Ainsi tu verras qui te porte rancœur,
Et qui te porte dans son cœur.
Au matin, le stress était palpable. Il l'était tel que je n'avais pas faim, une fois de plus j'avais l'estomac beaucoup trop serré, acide, douloureux. Je n'ai quasiment rien mangé – plus « rien » que « quasiment », d'ailleurs. Par sécurité – et plus pour me rassurer que pour réellement manger plus tard – j'ai pris une petite compote de pomme à boire et un ou deux gâteaux en plus d'une bouteille d'eau dans mon sac. Ainsi prête, mais le moral dans les chaussettes, j'ai pris mes affaires de travail et je suis partie au bureau, en avance, afin de préparer la voiture.

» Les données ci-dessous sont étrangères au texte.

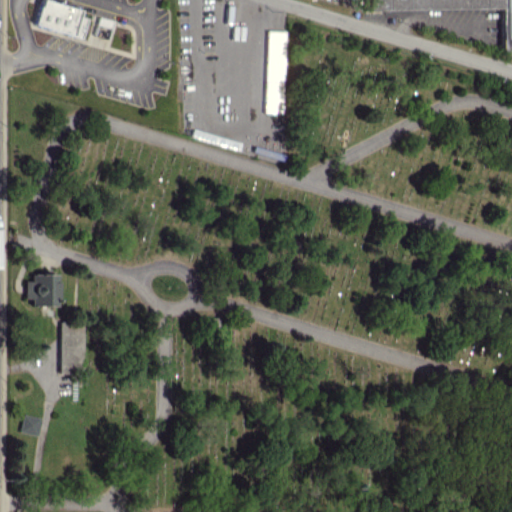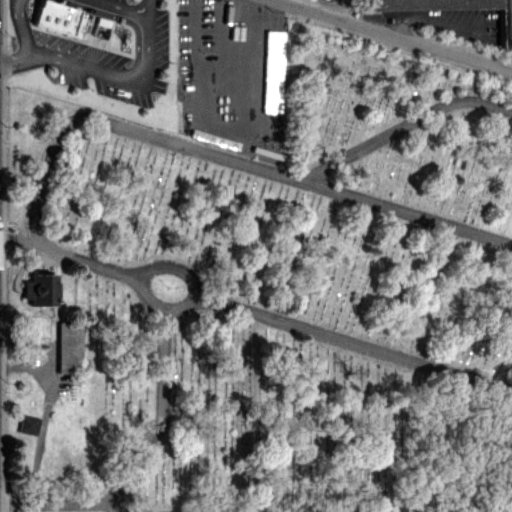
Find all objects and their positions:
road: (141, 5)
building: (453, 11)
road: (139, 14)
building: (59, 17)
road: (399, 32)
building: (274, 38)
road: (12, 58)
road: (403, 126)
road: (38, 201)
road: (179, 267)
building: (38, 289)
park: (268, 298)
building: (68, 347)
road: (160, 419)
building: (27, 424)
road: (58, 502)
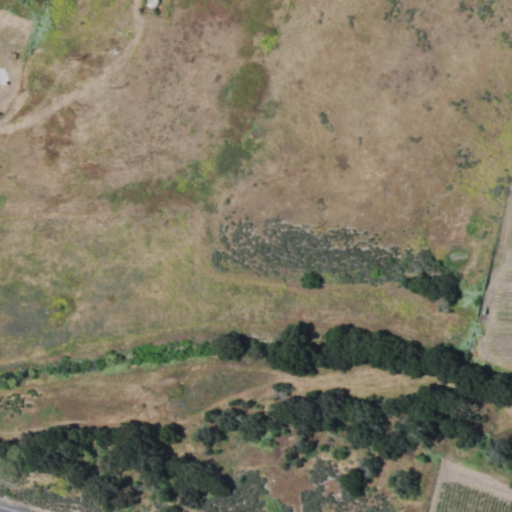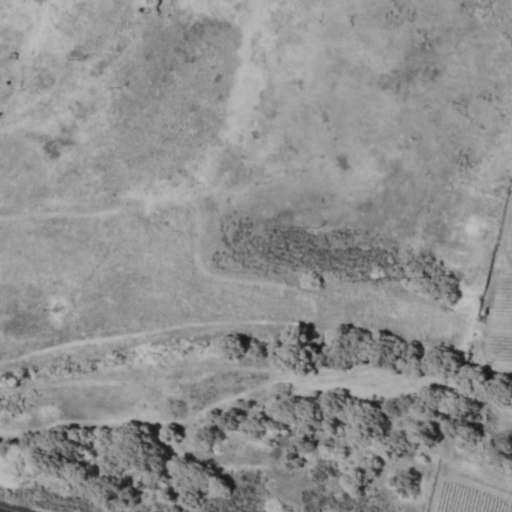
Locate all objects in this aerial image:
crop: (504, 322)
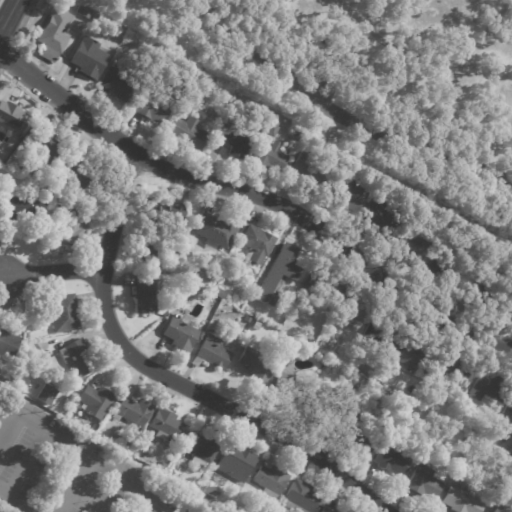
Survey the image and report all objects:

Enfin, j'espérais être en avance par rapport à toi, mais ce n'était pas le cas. Je n'ai même pas eu le temps de préparer quoi que ce soit, ni de me changer les idées que tu attendais déjà devant, au chaud dans ta voiture – avec la musique à fond, comme toujours. Je me suis demandée pendant un instant si tu étais arrivé en avance délibérément pour me voir plus tôt. Puis, j'ai secoué la tête. Tu étais plus sérieux que cela, probablement que tu n'avais pas envie d'arriver en retard. Je t'ai souris tranquillement en te saluant, comme pour tenter de me rassurer. J'étais trop fatiguée d'ailleurs pour être autre chose que simplement cordiale. Heureusement, tu semblais l'être aussi. Je me suis alors dis que le voyage serait peut-être plus calme que lors de notre aller et retour en Charente. Et puis, nous allions travailler, peut-être serions nous plus sérieux, plus distant.
Je suis aller chercher les clés de la voiture, et te les ai laissée afin que tu démarre et fasse chauffer le véhicule. Puis je suis aller vérifier si je n'avais pas de message sur mon bureau, ni aucun enregistrement à vider dans l'ordinateur. Je suis aussi passé à la cuisine, pensant me faire un café afin d'effacer ce brouillard mental qui m'entourait. Mais même en étant arrivée en avance, je n'avais plus le temps. Tant pis. Et puis, cela ne ferait pas de mal à mon estomac de ne pas en prendre ce matin. J'ai fini par te rejoindre, fermant la porte, le portail et tout ce qui s'ensuit, puis je suis monter dans la voiture, à côté de toi, après avoir déposé mes bottes et autres affaires de travail à l'arrière. Vue mon état de fatigue, je préférais que cela soit toi qui conduise que moi, par simple sécurité – me disant que je conduirais au retour en compensation. En échange, je servait de copilote et t'indiquais la route avec le GPS – tout en essayant de bavarder avec mon amie par message, afin de me rassurer.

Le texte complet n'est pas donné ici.